Entries taken from a collection
»»

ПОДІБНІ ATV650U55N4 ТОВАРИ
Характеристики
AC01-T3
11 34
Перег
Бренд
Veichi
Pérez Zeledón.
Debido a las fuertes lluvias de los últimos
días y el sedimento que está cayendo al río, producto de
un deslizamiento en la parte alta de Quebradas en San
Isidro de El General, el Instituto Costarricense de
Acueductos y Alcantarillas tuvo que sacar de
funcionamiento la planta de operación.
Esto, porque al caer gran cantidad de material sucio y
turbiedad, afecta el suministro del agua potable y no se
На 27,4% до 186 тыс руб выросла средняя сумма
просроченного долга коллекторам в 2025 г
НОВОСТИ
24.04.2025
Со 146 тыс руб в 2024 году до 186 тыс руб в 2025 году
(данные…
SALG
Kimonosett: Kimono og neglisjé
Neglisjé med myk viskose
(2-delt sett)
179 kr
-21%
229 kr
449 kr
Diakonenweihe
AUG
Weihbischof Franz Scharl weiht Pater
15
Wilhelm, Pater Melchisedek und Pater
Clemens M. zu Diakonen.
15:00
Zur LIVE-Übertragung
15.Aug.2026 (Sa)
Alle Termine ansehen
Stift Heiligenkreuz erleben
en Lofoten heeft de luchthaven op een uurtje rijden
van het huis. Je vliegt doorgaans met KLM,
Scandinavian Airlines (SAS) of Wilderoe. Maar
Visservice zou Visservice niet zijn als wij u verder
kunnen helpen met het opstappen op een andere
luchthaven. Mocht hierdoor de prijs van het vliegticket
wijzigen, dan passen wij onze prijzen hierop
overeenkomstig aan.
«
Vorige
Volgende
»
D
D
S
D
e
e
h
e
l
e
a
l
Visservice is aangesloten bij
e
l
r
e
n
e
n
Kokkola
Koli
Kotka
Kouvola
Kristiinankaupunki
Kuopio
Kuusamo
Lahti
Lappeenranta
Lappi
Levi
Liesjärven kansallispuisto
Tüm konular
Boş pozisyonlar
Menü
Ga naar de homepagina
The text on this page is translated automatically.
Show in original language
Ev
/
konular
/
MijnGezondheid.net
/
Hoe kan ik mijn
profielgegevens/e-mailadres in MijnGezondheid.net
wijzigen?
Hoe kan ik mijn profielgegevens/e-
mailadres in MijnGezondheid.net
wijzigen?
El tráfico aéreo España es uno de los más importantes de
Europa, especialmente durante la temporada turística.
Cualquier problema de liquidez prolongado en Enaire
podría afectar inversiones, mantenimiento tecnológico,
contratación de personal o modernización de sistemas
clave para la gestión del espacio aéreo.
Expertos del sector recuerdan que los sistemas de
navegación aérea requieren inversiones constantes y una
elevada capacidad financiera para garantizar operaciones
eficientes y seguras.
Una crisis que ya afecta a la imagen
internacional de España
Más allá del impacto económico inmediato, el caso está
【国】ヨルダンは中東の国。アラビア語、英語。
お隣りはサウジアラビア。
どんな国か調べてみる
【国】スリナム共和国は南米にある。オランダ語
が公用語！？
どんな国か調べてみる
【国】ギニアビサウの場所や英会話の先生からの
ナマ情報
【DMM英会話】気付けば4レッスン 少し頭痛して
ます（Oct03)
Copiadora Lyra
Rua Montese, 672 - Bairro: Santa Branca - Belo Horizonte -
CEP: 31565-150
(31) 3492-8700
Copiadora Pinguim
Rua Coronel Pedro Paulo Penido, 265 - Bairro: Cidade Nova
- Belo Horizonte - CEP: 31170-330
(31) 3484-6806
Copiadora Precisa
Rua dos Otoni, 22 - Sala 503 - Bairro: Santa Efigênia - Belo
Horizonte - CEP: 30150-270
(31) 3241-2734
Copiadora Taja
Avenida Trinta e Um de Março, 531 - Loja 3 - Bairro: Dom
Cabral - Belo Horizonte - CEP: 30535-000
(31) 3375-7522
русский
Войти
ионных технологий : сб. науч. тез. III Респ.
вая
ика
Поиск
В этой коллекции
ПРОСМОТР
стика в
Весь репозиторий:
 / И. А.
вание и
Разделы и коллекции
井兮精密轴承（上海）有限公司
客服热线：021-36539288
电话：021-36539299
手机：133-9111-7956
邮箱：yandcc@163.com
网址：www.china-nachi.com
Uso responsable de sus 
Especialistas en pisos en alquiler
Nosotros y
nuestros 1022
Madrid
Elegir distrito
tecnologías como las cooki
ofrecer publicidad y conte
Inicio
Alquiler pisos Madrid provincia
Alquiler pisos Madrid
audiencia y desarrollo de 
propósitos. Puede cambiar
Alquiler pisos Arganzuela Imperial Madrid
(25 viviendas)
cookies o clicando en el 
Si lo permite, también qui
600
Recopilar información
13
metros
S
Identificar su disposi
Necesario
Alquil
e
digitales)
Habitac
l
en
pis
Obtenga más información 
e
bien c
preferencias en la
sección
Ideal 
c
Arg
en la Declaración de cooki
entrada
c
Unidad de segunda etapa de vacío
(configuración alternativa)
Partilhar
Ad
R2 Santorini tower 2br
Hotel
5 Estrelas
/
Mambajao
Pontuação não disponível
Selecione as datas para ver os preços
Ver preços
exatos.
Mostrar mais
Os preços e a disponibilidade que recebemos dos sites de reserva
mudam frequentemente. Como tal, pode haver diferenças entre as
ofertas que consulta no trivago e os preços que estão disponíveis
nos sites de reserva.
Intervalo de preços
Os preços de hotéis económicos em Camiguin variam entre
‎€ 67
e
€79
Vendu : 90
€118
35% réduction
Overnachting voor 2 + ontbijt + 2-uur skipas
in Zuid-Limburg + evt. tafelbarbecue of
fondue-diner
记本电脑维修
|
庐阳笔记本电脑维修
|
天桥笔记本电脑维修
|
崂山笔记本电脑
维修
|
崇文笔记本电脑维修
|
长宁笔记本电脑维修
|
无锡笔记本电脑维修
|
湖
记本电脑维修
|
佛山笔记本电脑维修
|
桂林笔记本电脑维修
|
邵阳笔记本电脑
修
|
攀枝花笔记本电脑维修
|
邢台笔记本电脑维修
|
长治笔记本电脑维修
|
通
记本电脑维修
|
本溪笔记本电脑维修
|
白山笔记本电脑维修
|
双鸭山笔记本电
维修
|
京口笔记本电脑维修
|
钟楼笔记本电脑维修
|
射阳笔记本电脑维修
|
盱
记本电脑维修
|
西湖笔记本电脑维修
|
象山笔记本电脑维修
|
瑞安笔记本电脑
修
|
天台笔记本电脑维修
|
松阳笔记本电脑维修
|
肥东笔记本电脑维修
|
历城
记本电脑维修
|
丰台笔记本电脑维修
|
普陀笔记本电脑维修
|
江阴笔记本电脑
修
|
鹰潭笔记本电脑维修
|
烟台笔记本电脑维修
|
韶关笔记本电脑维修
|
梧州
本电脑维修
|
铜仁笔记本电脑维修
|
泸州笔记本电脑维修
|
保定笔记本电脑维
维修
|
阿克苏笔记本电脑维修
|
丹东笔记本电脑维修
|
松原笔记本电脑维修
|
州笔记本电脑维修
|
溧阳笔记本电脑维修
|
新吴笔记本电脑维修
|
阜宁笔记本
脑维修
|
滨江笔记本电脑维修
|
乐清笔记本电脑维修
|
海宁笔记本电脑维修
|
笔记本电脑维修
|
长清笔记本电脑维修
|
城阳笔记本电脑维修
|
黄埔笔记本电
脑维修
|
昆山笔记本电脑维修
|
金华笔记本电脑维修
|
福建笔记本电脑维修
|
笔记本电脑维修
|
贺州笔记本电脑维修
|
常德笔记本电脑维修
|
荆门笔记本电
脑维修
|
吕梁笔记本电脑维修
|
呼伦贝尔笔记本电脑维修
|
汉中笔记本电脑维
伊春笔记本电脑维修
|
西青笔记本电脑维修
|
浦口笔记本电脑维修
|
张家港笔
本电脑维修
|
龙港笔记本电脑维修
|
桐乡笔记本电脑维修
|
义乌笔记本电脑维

««

» **Task goal**
Beginning at the line with "Copiadora Taja" and ending at the line with "tecnologías como las cooki", reproduce each line of the data above exactly, and add no other lines.

» **Answer section**
Copiadora Taja
Avenida Trinta e Um de Março, 531 - Loja 3 - Bairro: Dom
Cabral - Belo Horizonte - CEP: 30535-000
(31) 3375-7522
русский
Войти
ионных технологий : сб. науч. тез. III Респ.
вая
ика
Поиск
В этой коллекции
ПРОСМОТР
стика в
Весь репозиторий:
 / И. А.
вание и
Разделы и коллекции
井兮精密轴承（上海）有限公司
客服热线：021-36539288
电话：021-36539299
手机：133-9111-7956
邮箱：yandcc@163.com
网址：www.china-nachi.com
Uso responsable de sus 
Especialistas en pisos en alquiler
Nosotros y
nuestros 1022
Madrid
Elegir distrito
tecnologías como las cooki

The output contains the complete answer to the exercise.